- _Task objective_: Find the lines in the material below that include the word "rounded", count them, and give that count alone.

- _Records to process_:
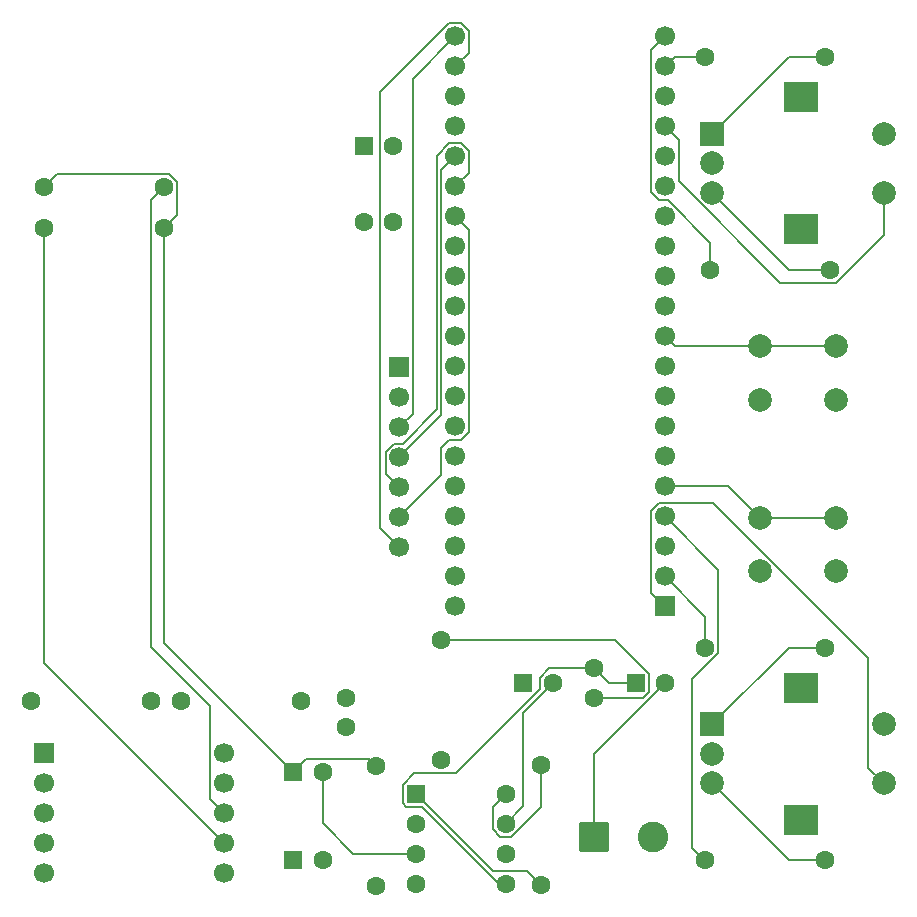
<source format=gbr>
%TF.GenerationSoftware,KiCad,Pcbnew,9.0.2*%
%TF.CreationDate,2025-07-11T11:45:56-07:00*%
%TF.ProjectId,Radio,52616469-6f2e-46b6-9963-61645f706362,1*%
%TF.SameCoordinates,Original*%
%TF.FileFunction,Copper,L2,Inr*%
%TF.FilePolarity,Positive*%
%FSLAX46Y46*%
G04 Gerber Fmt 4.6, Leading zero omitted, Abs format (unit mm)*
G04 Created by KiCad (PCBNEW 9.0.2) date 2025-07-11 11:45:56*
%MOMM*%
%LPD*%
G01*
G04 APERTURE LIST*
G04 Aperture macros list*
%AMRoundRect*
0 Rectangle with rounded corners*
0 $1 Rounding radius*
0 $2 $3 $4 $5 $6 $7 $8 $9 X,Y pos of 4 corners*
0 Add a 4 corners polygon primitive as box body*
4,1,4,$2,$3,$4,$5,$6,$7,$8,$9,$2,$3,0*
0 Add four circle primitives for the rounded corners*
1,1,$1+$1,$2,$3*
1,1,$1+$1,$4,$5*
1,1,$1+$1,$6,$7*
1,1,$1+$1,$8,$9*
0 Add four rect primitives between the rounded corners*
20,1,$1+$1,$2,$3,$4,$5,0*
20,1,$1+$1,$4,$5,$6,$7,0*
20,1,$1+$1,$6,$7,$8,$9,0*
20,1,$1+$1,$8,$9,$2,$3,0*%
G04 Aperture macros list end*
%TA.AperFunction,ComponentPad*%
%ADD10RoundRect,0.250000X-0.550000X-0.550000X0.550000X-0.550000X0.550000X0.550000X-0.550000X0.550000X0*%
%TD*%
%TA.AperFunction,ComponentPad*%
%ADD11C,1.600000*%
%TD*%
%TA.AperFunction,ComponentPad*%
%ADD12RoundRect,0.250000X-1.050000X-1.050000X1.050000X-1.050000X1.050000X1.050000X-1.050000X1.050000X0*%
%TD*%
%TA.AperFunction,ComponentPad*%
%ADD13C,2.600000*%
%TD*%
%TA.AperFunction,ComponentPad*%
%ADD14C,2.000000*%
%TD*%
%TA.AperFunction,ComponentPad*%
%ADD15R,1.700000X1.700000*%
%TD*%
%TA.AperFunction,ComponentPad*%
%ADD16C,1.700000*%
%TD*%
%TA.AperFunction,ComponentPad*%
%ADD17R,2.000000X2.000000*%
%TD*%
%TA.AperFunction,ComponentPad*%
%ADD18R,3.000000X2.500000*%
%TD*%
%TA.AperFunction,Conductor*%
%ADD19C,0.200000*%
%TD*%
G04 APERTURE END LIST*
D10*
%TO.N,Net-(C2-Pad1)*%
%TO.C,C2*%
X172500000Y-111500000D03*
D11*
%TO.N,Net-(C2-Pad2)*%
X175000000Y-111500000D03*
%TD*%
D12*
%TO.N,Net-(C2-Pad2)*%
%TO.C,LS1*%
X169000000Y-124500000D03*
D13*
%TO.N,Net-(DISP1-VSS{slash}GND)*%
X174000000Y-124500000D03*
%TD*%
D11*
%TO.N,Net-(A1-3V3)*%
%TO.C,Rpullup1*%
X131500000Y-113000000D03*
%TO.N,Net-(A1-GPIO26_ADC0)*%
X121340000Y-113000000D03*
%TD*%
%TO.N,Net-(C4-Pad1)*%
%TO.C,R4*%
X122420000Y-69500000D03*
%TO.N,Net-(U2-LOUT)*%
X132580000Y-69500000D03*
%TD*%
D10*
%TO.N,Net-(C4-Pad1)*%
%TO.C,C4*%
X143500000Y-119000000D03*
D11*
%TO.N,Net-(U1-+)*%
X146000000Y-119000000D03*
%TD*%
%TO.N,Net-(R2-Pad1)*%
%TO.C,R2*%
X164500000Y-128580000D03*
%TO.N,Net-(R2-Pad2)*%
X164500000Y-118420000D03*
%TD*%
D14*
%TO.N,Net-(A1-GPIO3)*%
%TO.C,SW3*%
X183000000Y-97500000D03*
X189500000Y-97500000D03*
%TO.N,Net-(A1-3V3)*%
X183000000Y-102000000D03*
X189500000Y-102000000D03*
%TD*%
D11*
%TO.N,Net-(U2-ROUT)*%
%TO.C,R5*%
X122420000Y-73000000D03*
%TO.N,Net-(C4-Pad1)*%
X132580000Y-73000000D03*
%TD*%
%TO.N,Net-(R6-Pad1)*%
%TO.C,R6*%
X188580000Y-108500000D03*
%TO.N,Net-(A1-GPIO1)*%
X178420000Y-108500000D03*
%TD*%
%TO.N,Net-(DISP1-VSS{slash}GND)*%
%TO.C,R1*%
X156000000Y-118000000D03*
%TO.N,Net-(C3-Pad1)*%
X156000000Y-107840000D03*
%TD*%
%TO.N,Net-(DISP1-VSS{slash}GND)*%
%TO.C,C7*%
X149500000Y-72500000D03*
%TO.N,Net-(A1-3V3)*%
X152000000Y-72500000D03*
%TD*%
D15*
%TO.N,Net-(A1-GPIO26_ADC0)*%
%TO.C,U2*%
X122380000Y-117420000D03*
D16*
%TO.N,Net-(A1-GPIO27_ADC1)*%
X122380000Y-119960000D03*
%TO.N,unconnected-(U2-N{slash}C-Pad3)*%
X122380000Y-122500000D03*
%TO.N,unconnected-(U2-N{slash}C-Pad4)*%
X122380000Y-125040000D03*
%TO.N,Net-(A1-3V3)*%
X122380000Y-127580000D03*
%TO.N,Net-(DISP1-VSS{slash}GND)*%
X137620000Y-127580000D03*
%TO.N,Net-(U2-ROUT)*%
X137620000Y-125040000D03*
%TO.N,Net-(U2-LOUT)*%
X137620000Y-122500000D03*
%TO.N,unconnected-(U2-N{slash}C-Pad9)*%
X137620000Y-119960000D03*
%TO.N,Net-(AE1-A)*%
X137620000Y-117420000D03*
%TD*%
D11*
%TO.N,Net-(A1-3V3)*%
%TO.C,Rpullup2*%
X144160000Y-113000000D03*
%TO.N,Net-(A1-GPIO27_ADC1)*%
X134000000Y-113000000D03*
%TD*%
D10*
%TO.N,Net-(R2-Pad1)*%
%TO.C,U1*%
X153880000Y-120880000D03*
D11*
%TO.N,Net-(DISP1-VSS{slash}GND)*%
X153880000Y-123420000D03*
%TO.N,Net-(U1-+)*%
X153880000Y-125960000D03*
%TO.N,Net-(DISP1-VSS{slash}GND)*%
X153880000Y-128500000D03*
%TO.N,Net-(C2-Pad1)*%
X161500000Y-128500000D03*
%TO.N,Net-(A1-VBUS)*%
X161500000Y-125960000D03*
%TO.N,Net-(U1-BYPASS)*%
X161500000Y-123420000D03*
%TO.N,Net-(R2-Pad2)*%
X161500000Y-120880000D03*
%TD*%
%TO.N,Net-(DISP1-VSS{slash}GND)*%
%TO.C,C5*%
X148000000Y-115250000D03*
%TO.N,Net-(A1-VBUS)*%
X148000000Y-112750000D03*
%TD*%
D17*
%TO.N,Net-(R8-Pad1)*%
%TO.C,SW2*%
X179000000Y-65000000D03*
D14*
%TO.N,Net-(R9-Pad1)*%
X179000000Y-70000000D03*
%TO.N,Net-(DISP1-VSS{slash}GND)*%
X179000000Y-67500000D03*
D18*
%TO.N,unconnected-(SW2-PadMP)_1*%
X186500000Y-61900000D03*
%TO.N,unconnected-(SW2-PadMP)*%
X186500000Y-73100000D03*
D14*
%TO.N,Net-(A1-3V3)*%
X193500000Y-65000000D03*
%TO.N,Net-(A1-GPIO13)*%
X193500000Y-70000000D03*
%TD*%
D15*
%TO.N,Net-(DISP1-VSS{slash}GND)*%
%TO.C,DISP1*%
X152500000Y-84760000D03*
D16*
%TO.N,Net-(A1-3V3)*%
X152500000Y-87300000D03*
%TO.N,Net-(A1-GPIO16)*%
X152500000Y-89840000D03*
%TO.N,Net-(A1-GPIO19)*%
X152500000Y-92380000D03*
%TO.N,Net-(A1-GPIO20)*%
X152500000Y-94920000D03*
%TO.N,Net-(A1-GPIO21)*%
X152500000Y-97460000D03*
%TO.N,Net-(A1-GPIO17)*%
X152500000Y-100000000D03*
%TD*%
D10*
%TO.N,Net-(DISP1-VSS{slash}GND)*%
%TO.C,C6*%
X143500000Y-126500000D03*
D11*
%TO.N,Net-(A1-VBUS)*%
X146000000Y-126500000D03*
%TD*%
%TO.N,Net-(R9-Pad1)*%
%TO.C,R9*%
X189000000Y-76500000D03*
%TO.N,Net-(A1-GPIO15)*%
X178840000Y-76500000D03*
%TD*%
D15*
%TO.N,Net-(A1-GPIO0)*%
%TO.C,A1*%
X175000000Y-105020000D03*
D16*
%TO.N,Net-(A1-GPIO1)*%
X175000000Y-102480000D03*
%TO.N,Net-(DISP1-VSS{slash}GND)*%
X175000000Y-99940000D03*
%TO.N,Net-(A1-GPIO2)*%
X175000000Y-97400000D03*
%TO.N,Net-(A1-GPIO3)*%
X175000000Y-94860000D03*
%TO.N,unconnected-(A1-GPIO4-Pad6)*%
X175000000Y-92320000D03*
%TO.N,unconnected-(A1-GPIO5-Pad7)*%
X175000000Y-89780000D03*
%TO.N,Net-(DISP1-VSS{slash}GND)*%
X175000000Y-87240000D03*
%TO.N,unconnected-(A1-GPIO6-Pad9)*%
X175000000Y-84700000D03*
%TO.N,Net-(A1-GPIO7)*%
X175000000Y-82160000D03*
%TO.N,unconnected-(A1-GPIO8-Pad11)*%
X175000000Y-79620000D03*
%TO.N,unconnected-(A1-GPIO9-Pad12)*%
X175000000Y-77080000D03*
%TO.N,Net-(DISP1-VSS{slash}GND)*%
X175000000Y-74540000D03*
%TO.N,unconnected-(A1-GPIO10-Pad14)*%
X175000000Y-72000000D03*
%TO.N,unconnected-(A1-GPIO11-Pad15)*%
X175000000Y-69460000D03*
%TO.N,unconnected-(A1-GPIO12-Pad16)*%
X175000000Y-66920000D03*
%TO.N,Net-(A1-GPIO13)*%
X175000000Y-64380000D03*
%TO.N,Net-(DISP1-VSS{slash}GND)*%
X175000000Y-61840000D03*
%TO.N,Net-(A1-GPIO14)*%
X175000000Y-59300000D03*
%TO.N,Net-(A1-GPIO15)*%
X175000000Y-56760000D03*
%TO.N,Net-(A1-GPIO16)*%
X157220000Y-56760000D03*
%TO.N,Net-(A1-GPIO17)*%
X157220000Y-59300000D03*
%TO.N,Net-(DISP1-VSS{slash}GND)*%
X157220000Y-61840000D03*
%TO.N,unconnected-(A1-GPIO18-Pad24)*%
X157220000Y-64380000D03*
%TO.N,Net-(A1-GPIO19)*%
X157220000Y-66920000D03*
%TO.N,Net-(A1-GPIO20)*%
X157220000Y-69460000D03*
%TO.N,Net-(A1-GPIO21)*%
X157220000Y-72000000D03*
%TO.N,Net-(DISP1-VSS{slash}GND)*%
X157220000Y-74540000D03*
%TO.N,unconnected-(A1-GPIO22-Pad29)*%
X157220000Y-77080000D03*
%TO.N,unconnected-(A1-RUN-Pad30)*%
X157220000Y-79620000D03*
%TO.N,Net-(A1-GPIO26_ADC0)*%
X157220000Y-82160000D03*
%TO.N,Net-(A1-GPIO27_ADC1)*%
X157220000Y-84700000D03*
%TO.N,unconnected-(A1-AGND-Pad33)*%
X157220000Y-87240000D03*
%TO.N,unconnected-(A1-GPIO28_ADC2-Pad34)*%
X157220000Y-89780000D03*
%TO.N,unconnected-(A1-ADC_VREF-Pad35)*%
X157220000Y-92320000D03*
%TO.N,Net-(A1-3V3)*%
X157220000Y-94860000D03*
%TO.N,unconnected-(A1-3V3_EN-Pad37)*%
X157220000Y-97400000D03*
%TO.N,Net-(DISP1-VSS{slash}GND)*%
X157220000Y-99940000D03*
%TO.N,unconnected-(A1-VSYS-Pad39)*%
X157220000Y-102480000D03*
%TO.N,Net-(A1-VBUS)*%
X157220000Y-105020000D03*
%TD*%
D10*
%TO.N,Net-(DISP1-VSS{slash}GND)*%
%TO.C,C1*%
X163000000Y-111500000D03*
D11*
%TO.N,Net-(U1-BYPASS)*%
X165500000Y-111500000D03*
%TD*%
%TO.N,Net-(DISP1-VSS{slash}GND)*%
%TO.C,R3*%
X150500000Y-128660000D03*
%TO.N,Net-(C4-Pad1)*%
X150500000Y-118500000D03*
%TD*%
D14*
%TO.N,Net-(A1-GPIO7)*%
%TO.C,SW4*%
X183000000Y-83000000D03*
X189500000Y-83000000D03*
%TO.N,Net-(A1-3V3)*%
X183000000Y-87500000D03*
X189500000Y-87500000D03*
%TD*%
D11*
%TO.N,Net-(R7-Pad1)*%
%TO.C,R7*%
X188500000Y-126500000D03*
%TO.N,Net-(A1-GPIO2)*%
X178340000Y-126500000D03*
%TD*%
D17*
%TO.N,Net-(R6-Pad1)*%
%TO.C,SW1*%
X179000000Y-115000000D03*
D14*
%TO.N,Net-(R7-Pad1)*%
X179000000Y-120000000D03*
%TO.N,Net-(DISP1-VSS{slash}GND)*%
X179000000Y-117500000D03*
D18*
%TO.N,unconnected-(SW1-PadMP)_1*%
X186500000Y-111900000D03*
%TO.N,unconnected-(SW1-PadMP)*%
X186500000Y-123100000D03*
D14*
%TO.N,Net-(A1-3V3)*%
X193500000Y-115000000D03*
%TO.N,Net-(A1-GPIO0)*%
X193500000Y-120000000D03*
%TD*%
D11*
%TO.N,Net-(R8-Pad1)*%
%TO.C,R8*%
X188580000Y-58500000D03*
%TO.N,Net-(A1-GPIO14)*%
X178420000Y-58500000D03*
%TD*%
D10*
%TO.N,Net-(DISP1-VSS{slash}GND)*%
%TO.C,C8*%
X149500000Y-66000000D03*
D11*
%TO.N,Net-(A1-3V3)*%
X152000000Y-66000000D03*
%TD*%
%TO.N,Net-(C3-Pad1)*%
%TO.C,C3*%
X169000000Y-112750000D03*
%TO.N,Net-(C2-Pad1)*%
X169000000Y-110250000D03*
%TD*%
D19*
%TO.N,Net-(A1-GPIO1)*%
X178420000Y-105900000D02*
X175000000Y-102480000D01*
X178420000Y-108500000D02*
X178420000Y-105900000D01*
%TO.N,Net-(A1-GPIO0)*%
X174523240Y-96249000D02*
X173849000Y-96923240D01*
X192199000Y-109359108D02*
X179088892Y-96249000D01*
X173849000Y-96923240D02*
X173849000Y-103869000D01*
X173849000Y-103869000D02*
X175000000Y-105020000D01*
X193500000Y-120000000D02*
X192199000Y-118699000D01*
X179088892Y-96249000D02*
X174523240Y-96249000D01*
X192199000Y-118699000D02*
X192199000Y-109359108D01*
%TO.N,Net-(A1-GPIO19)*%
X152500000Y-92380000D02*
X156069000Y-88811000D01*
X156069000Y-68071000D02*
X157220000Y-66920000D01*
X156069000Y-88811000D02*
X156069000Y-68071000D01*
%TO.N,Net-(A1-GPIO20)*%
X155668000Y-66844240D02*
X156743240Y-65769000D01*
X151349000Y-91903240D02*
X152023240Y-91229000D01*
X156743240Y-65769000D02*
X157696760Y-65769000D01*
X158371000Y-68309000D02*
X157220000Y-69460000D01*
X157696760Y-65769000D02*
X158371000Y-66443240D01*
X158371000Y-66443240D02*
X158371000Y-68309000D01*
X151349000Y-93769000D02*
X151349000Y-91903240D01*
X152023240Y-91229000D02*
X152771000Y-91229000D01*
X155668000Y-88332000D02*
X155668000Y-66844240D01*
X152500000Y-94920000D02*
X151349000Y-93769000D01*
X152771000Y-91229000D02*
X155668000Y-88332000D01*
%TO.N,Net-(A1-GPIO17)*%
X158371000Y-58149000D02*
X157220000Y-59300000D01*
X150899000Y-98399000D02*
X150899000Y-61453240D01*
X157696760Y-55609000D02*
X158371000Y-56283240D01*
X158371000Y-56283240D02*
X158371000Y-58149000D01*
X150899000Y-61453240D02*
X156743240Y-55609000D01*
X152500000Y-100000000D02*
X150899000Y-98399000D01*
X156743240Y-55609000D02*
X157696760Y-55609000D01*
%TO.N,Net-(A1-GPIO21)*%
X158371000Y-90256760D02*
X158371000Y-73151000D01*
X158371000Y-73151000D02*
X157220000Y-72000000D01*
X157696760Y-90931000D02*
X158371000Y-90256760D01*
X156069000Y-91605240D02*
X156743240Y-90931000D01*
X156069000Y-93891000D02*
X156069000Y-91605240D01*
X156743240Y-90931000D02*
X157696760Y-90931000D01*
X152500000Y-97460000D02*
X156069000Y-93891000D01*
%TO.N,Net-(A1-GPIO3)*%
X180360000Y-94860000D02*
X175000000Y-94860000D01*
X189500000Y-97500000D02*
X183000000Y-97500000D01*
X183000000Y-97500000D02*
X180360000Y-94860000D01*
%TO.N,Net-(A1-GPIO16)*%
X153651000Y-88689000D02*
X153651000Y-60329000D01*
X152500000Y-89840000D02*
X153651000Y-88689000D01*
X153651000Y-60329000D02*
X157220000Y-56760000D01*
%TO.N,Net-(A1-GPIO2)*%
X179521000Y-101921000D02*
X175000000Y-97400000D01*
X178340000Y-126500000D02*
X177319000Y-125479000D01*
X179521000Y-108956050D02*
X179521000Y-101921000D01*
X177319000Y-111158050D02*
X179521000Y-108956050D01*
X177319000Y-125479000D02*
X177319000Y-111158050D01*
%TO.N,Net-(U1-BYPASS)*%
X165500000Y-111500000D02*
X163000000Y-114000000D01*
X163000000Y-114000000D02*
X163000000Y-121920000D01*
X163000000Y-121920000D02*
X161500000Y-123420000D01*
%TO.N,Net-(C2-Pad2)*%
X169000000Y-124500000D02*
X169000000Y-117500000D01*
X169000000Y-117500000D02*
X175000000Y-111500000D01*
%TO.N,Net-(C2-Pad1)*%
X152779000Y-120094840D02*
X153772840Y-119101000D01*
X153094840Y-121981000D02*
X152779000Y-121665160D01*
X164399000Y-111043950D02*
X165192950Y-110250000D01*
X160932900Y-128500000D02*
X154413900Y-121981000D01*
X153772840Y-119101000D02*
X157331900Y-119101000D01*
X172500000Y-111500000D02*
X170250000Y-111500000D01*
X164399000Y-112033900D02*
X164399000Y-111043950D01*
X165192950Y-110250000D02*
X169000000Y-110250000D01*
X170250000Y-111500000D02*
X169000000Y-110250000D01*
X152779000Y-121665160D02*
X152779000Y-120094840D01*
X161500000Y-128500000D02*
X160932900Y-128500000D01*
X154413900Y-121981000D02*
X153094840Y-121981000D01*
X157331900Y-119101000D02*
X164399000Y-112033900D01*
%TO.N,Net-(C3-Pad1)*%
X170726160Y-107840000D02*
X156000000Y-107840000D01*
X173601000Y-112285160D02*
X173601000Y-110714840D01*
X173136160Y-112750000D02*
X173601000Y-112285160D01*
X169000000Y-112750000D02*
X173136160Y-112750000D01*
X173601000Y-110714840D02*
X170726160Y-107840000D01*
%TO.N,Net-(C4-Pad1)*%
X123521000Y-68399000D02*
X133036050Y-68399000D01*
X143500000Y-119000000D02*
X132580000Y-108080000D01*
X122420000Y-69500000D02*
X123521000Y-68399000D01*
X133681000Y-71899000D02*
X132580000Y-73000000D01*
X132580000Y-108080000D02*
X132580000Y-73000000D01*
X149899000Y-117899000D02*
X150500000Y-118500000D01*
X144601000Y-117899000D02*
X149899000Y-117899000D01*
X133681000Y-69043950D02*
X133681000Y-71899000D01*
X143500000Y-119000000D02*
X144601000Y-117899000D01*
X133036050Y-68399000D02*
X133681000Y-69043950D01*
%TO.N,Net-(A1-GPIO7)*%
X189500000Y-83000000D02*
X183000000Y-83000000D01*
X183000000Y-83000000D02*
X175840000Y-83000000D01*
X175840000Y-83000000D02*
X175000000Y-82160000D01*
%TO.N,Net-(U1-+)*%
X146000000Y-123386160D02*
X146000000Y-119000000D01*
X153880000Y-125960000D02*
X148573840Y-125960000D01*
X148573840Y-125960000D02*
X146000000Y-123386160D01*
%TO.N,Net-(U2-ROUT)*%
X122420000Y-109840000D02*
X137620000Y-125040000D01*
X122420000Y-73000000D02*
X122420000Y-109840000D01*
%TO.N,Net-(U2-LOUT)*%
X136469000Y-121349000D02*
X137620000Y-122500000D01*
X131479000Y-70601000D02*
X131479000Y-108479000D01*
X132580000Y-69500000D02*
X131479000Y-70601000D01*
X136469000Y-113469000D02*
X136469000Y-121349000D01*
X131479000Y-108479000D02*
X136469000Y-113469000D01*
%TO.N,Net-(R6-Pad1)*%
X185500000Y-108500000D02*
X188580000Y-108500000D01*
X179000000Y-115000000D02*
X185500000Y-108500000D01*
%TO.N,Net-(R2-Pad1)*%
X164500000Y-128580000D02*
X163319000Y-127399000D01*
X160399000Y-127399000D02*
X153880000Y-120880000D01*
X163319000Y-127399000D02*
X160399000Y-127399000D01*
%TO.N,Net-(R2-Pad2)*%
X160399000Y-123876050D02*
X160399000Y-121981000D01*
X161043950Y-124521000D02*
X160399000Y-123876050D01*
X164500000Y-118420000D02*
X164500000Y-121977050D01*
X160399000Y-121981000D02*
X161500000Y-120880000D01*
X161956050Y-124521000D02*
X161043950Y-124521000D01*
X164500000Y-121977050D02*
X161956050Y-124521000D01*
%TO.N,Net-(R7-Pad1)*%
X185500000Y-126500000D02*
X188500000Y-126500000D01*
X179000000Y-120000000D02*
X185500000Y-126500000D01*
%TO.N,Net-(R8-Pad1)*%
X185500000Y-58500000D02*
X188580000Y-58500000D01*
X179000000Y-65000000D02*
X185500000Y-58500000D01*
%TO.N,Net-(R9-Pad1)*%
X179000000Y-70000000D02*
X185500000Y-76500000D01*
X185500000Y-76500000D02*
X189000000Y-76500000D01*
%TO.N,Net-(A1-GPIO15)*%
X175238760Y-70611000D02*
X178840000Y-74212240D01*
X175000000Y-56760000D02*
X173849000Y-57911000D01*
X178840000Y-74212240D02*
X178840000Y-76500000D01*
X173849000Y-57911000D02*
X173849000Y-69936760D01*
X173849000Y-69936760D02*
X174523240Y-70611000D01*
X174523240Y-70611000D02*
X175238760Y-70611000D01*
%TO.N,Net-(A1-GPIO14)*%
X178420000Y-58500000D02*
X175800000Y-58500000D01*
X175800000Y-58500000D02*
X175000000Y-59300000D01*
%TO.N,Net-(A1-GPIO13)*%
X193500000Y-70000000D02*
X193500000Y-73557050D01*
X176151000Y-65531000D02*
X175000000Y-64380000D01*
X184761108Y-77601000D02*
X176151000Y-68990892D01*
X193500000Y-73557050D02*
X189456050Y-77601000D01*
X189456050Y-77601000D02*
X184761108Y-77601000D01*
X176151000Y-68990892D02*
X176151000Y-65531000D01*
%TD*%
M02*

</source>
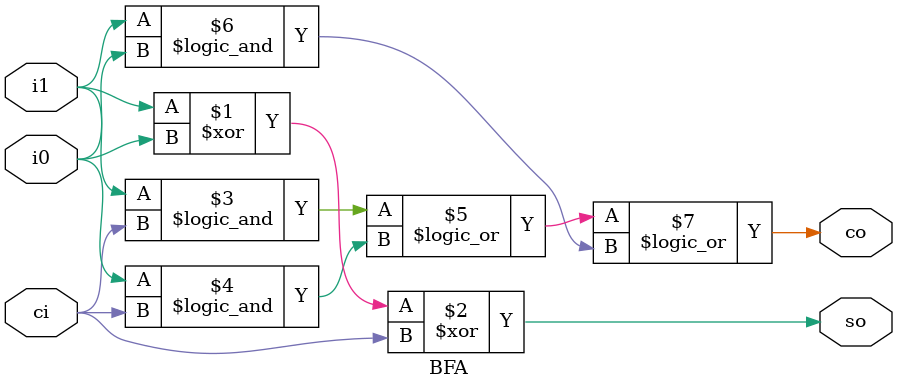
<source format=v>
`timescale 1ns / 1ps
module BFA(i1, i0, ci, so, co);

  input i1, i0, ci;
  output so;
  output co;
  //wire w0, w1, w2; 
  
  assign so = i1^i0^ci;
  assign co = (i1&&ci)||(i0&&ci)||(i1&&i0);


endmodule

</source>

- _Exercise result_: 3